To add elements in O(1) time rather than O(n) time, maintain a (non-owning) pointer to the tail of the list:

template<typename T>
class linked_list
{
    using link_pointer = typename link<T>::pointer;

private:
    link_pointer head = {};
    link<T> *tail = nullptr;
};

template<typename T>
void linked_list<T>::push(T elem)
{
    auto new_link = new link<T>(std::move(elem));

    if (tail)
        tail->next.reset(new_link);
    else
        head.reset(new_link);
    tail = new_link;
}

Minor style points:

  • You can write empty argument lists as () rather than C-style (void).
  • The show() method can be const.
  • It's a bit more idiomatic to allow (raw or smart) pointer types to convert to bool than to test against nullptr:

    {
        if (head)
            head->add_to_end(elem);
        else
            head.reset(new link<T>(elem));
    }
    
  • Constructors that immediately store their arguments can move from the argument:

    link(T value) : data{std::move(value)} {}
    

    This reduces copying (which may become more important when T is bigger than the int used in the test program).

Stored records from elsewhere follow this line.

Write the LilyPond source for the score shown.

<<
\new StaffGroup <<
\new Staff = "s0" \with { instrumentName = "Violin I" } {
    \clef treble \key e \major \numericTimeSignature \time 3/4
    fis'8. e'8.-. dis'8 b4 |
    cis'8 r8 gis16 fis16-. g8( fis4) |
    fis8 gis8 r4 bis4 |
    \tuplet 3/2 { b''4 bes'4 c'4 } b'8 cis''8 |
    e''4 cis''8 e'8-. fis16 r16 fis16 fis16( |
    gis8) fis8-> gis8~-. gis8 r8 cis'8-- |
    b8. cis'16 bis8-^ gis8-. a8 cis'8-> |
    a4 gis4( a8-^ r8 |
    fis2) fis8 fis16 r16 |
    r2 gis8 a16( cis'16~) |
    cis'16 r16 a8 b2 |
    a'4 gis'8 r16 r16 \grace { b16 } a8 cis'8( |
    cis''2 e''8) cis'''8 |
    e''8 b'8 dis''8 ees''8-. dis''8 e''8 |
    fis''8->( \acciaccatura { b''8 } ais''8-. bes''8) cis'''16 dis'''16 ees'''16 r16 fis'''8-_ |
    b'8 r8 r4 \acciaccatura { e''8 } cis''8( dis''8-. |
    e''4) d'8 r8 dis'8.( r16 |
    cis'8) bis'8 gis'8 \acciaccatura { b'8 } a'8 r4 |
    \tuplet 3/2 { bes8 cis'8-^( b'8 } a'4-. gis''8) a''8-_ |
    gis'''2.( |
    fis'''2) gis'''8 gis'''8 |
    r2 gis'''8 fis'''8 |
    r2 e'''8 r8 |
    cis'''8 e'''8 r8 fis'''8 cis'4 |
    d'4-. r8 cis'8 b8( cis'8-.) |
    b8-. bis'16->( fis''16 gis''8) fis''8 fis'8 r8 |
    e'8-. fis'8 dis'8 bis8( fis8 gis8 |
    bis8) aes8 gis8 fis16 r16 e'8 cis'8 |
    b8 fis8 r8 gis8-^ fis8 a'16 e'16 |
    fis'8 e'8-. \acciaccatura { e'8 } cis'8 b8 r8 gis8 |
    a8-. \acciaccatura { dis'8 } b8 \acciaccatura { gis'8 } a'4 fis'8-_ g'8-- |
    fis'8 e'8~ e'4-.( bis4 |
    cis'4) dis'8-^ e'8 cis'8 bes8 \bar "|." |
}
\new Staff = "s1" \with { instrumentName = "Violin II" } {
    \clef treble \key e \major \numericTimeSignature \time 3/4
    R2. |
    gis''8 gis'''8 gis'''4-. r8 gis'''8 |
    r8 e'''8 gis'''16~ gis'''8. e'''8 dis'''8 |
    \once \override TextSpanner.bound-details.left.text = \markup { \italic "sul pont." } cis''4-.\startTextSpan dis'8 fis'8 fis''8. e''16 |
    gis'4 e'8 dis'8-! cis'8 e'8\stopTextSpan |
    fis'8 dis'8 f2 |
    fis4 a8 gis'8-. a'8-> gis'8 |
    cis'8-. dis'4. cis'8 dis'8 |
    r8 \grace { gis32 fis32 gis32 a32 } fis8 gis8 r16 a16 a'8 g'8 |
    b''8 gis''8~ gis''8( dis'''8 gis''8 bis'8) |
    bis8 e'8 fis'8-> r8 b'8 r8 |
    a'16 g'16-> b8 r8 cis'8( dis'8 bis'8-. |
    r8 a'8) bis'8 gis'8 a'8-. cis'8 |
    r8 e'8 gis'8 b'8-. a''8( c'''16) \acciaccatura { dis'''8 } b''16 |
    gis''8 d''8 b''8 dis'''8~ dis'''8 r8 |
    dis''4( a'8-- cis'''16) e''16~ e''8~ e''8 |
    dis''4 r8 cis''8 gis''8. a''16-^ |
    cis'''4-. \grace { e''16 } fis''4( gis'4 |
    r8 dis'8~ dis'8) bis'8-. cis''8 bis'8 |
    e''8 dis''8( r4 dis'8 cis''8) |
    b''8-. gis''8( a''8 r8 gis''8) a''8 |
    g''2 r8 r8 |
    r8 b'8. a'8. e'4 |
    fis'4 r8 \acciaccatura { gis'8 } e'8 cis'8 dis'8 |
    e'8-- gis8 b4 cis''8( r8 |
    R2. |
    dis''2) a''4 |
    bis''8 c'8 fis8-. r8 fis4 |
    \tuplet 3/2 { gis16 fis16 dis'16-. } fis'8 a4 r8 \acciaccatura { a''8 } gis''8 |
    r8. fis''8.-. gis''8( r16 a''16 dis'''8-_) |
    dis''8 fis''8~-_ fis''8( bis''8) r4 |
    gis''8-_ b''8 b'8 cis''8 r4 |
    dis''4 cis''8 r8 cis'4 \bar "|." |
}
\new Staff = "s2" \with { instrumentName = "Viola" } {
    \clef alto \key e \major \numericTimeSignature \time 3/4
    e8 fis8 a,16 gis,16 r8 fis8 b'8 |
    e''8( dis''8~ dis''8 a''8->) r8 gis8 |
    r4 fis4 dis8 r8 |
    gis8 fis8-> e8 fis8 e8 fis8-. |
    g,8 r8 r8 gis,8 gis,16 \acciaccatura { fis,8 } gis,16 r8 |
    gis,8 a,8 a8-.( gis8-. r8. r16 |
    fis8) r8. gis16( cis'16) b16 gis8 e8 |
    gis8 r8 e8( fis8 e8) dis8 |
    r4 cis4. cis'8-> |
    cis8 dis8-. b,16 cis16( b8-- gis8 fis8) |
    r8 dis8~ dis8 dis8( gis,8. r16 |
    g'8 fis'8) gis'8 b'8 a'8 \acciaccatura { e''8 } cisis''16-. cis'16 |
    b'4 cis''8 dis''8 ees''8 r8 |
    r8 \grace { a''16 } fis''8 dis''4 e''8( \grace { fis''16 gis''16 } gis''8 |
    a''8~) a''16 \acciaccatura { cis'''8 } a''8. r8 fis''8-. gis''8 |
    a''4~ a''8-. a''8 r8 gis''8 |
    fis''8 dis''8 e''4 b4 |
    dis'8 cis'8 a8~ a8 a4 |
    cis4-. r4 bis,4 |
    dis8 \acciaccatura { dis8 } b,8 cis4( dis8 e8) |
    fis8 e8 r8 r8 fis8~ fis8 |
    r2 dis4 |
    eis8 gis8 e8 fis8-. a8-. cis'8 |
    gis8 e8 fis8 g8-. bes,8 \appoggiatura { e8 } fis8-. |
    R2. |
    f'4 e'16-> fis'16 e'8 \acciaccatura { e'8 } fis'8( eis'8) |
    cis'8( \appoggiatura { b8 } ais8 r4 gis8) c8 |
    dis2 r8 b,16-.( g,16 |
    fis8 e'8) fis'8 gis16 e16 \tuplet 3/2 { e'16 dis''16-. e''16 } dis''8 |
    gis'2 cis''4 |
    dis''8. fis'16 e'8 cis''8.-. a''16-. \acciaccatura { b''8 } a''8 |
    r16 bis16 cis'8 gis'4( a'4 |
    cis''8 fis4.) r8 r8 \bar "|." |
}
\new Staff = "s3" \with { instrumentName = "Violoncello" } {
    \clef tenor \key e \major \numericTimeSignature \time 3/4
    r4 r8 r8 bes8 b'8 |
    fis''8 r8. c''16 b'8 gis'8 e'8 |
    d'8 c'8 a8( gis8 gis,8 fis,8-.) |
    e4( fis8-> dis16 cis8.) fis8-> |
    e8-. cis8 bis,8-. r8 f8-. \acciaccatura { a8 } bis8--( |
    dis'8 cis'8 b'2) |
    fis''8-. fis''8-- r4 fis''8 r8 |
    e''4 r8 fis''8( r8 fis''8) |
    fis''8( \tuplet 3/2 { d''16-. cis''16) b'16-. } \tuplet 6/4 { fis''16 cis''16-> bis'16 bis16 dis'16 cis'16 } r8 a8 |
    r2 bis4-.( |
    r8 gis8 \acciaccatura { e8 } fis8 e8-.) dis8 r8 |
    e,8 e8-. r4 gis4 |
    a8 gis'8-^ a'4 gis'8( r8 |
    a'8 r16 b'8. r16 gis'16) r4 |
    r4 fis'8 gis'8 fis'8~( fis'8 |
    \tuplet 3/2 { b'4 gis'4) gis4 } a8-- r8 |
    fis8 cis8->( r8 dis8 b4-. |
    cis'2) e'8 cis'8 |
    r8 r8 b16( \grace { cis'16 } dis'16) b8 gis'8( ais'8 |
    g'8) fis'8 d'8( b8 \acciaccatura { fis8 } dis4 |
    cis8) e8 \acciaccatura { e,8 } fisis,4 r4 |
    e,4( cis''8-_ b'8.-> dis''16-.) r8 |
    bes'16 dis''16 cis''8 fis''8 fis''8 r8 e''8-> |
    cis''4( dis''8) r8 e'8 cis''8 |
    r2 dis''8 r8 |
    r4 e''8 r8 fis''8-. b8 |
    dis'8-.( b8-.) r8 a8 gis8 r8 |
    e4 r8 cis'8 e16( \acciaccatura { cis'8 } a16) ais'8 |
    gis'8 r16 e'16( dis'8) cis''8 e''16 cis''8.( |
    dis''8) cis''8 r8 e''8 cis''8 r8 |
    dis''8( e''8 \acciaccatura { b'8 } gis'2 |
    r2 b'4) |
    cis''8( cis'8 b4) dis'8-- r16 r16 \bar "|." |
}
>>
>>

Putting it all together, I get:

#include <iostream>
#include <memory>

template<typename T>
struct link
{
    using pointer = std::unique_ptr<link>;

    T data;
    pointer next = {};

    link(T value) : data{std::move(value)} {}
};

template<typename T>
class linked_list
{
    using link_pointer = typename link<T>::pointer;

public:
    linked_list() = default;
    ~linked_list() = default;

    void push(T elem);
    void show() const;
    void reverse();
private:
    link_pointer head = {};
    link<T> *tail = nullptr;
};

template<typename T>
void linked_list<T>::push(T elem)
{
    auto new_link = new link<T>(std::move(elem));

    if (tail)
        tail->next.reset(new_link);
    else
        head.reset(new_link);
    tail = new_link;
}

template<typename T>
void linked_list<T>::reverse()
{
    if (!head) return;

    link_pointer prev;
    link_pointer next;

    while (head->next)
    {
        next = std::move(head->next);
        head->next = std::move(prev);
        prev = std::move(head);
        head = std::move(next);
    }
    head->next = std::move(prev);
}

template<typename T>
void linked_list<T>::show() const
{
    auto current = head.get();
    while (current)
    {
        std::cout << current->data << std::endl;
        current = current->next.get();
    }
}


int main()
{
    linked_list<int> list;

    list.push(1);
    list.push(2);
    list.push(3);

    list.show();
    list.reverse();
    list.show();
}

For your next steps, I think you'll want to add an iterator type and suitable begin() and end(). Then you'll be able to remove show() and replace it with a simple for (const auto& e: list) std::cout << e;

P.S. Thank you for providing the test program with the code - that certainly makes trying out changes easier!